Exercise brief:
Turn the lines below into a numbered list, skipping any blank lines. Leave the pictures out of your answer.

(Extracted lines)
========================================

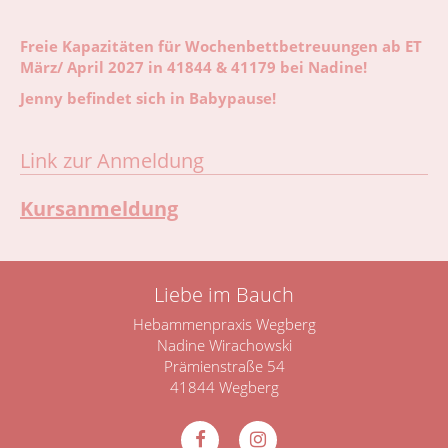
Freie Kapazitäten für Wochenbettbetreuungen ab
ET
März
/ April 2027
in 41844 & 41179 bei Nadine!
Jenny befindet sich in Babypause!
Link zur Anmeldung
Kursanmeldung
Liebe im Bauch
Hebammenpraxis Wegberg
Nadine Wirachowski
Prämienstraße 54
41844 Wegberg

========================================

Answer section:
1. Freie Kapazitäten für Wochenbettbetreuungen ab
2. ET
3. März
4. / April 2027
5. in 41844 & 41179 bei Nadine!
6. Jenny befindet sich in Babypause!
7. Link zur Anmeldung
8. Kursanmeldung
9. Liebe im Bauch
10. Hebammenpraxis Wegberg
11. Nadine Wirachowski
12. Prämienstraße 54
13. 41844 Wegberg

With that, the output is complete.